§ Task description: Copy the data below word for word, from the line that contains "Are the bars" through the line that contains "Count the number of slices in the pie.", with both of those lines included. Do not include the pictures in your answer.

§ Records to process:

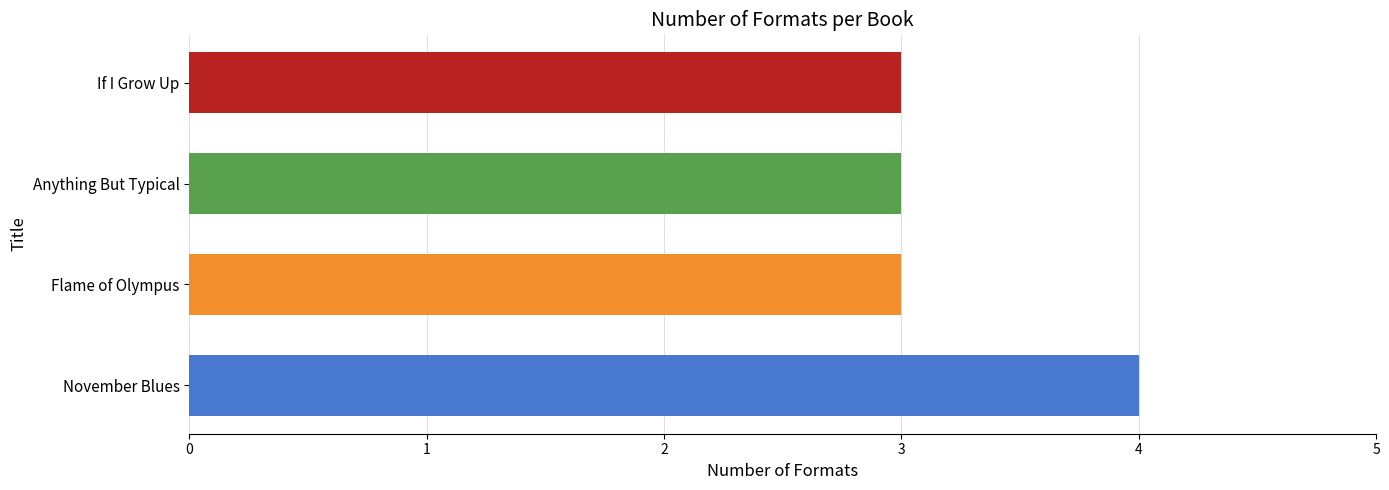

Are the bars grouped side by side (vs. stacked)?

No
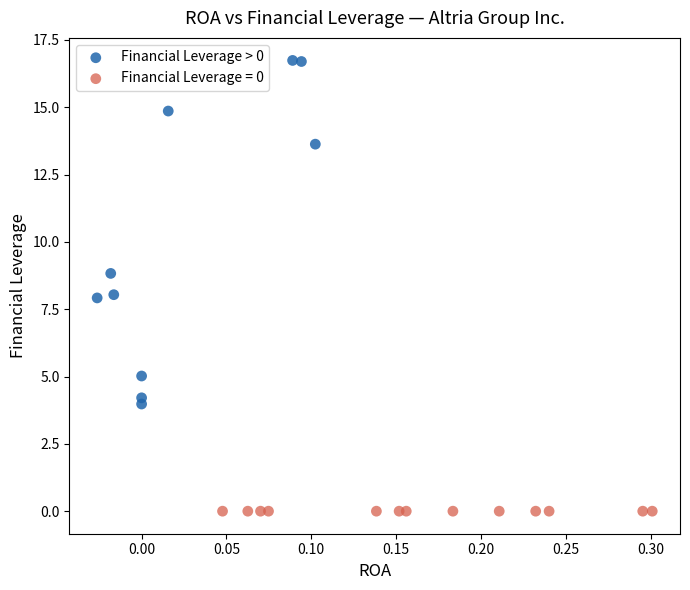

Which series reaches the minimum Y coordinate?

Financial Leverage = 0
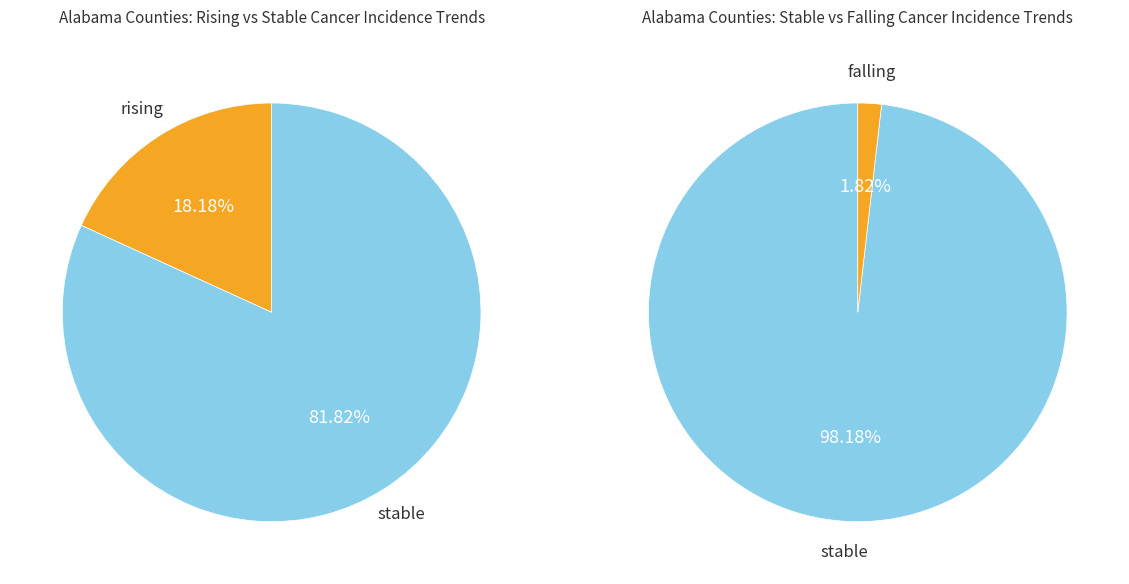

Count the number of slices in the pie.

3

==

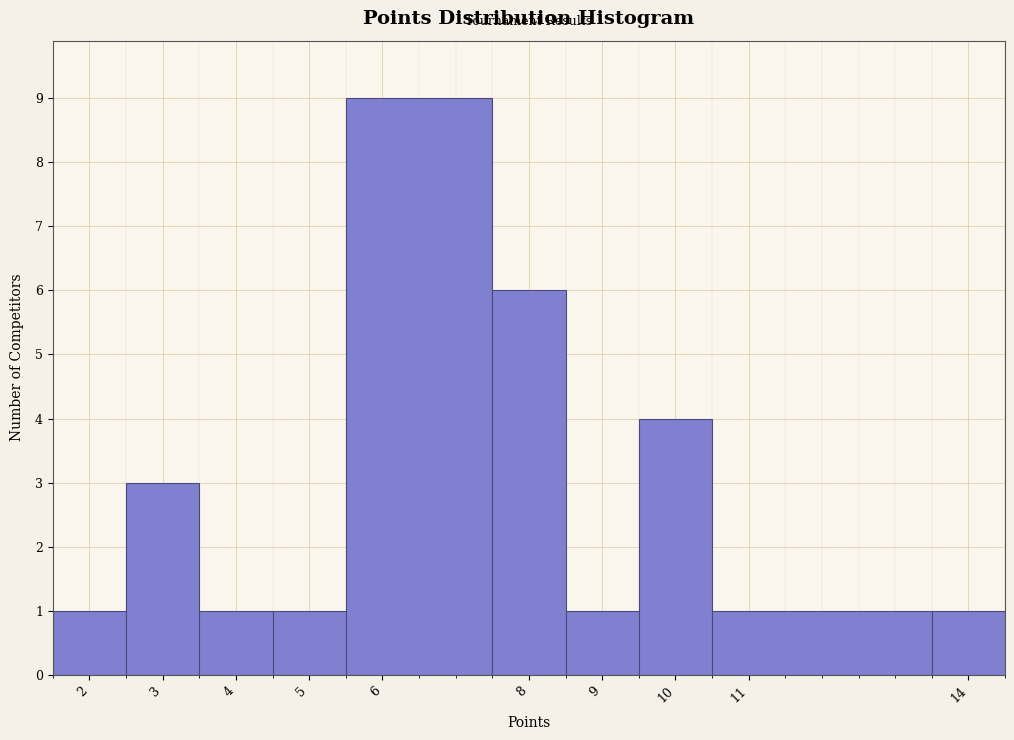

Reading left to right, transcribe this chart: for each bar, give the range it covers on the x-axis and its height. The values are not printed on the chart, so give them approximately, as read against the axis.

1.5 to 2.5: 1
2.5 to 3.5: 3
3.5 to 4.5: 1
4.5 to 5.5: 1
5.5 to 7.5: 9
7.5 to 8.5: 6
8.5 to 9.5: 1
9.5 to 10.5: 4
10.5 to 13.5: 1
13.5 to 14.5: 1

§ Task output:
Are the bars grouped side by side (vs. stacked)?

No

Which series reaches the minimum Y coordinate?

Financial Leverage = 0

Count the number of slices in the pie.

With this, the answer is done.